Sir James Mallinson, 5th Baronet of Walthamstow (born 22 April 1970) is a British Indologist, writer and translator. He is recognised as one of the world’s leading experts on the history of medieval Hatha Yoga.
Mallinson became interested in India by reading Rudyard Kipling’s novel Kim as a teenager; the book describes an English boy travelling India with a holy man. Mallinson is described as “perhaps the only baronet to wear dreadlocks. He let his hair grow out from 1988 on his first visit to India during his gap year.
He is the co-author with Mark Singleton of Roots of Yoga. Penguin Classics. (A commented collection of translations of yoga practice texts from the Sanskrit traditions).
Currently Dr Mallinson is Senior Lecturer in Sanskrit and Classical and Indian Studies at SOAS, University of London. His interest in yoga grew out of a fascination for India and Indian asceticism. He spent several years living with Indian ascetics and yogis, in particular Rāmānandī Tyāgīs.

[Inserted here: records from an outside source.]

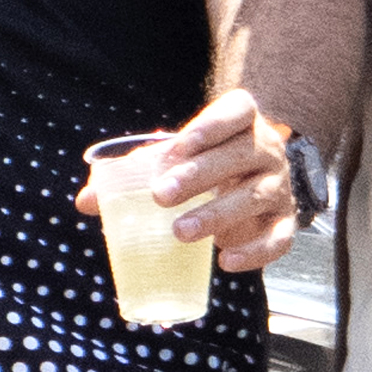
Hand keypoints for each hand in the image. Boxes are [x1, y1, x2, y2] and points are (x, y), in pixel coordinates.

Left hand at [80, 85, 300, 274]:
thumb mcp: (171, 161)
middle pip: (241, 155)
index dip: (211, 125)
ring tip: (180, 231)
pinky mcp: (285, 222)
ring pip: (256, 196)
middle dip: (200, 174)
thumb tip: (86, 201)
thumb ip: (132, 173)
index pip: (238, 110)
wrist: (249, 187)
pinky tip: (223, 261)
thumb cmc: (202, 167)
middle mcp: (267, 150)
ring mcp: (279, 186)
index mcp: (242, 123)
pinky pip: (279, 238)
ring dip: (217, 214)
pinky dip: (254, 253)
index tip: (178, 145)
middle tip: (161, 195)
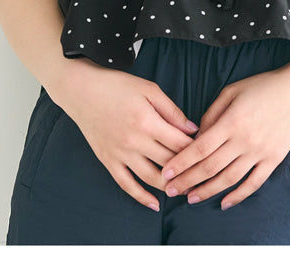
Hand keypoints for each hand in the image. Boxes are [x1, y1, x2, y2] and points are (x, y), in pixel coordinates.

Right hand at [56, 60, 200, 210]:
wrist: (82, 90)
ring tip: (185, 190)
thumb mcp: (149, 89)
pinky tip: (154, 204)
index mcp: (148, 121)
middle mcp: (135, 141)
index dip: (197, 149)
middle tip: (202, 174)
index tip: (208, 150)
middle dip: (188, 170)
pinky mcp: (108, 161)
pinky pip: (127, 184)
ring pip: (152, 178)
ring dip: (171, 187)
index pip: (180, 144)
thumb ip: (172, 110)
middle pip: (169, 162)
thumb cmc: (116, 85)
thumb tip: (193, 129)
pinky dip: (141, 197)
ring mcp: (121, 153)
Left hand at [159, 68, 289, 210]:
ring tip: (191, 198)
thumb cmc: (262, 87)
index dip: (181, 163)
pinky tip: (224, 203)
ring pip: (229, 179)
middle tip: (171, 190)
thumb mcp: (231, 91)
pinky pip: (253, 183)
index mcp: (232, 121)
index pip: (200, 148)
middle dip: (188, 180)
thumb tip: (197, 136)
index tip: (167, 172)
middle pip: (210, 167)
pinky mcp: (273, 160)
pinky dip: (238, 196)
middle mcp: (245, 140)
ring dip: (208, 191)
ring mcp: (260, 152)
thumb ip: (212, 114)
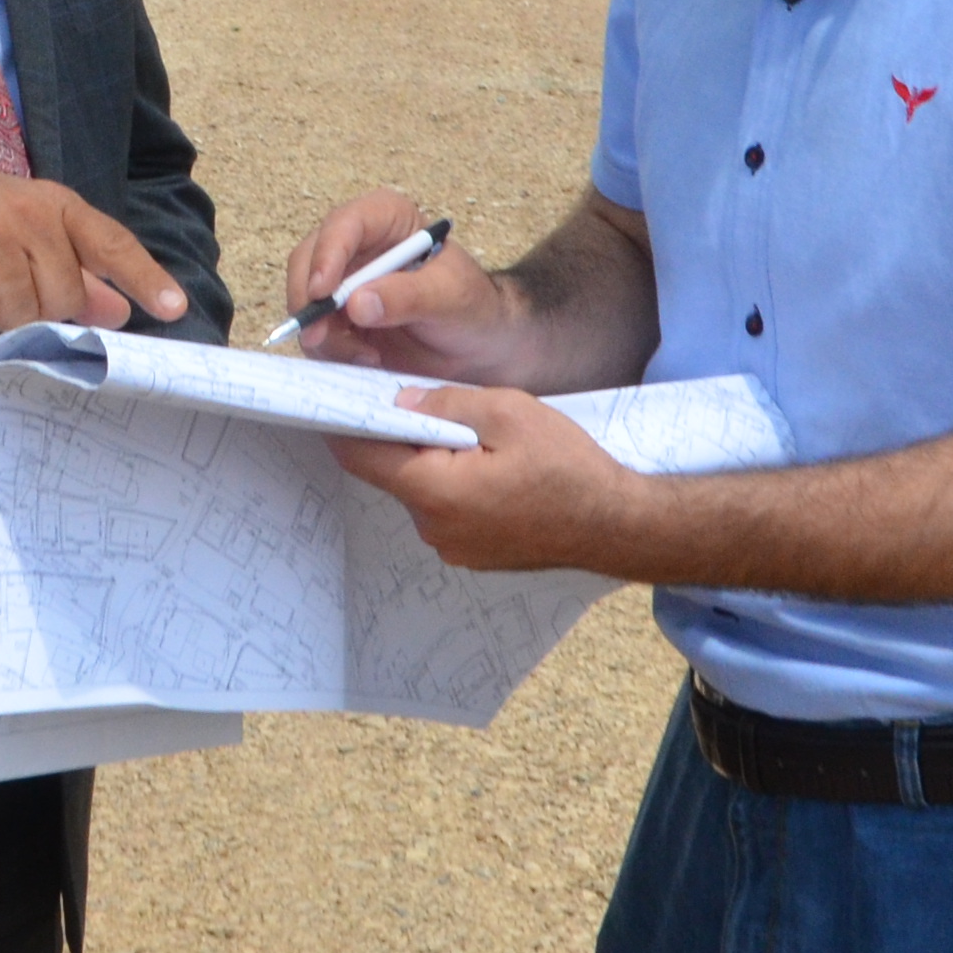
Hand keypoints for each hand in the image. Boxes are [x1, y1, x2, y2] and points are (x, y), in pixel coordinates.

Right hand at [0, 161, 190, 334]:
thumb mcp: (26, 233)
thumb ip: (74, 271)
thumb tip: (118, 310)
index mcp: (55, 204)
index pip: (111, 243)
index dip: (145, 277)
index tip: (175, 308)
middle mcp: (29, 214)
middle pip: (64, 297)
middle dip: (36, 306)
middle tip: (2, 281)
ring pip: (22, 313)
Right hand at [286, 190, 528, 379]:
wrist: (478, 347)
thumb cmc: (473, 308)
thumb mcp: (451, 299)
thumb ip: (408, 297)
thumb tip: (355, 303)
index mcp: (387, 220)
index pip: (345, 225)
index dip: (328, 254)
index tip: (324, 293)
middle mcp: (356, 245)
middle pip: (308, 261)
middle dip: (310, 301)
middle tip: (321, 336)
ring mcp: (342, 282)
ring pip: (304, 300)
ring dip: (323, 333)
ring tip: (366, 356)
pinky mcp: (337, 318)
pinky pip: (314, 332)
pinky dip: (330, 350)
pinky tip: (367, 360)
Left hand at [333, 385, 650, 575]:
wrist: (615, 525)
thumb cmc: (568, 467)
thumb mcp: (508, 413)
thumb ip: (446, 403)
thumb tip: (402, 401)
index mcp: (435, 492)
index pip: (363, 456)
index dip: (348, 423)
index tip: (338, 398)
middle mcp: (434, 528)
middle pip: (394, 472)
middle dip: (406, 438)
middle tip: (431, 405)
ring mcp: (453, 547)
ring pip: (423, 490)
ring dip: (435, 463)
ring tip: (477, 440)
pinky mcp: (473, 553)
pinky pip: (447, 511)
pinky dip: (456, 486)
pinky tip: (492, 470)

He took his BA in Sanskrit and Old Iranian at the University of Oxford, followed by an MA in Area Studies (South Asia), with Ethnography as his main subject, at SOAS. His doctoral thesis, submitted to the University of Oxford, was a critical edition and annotated translation of the Khecarīvidyā, an early text of haṭhayoga.
Dr Mallinson has published eight books. All of which are editions and translations of Sanskrit yoga texts, epic tales and poetry. His recent work has used philological study of Sanskrit texts, ethnography and art history to explore the history of yoga and yogis.
Between September 2015-2020, Mallinson was the Principle Investigator of The Haṭha Yoga Project (HYP), a five-year research project funded by the European Research Council and based at SOAS, University of London which aims to chart the history of physical yoga practice by means of philology, i.e. the study of texts on yoga, and ethnography, i.e. fieldwork among practitioners of yoga.
From January 2021, Mallison has been the lead on three year project entitled “Light on Hatha Yoga: A critical edition and translation of the Haṭhapradīpikā, the most important premodern text on physical yoga” funded by the Arts and Humanities Research Council (AHRC) and the German Research Foundation Deutsche Forschungsgemeinschaft (DFG).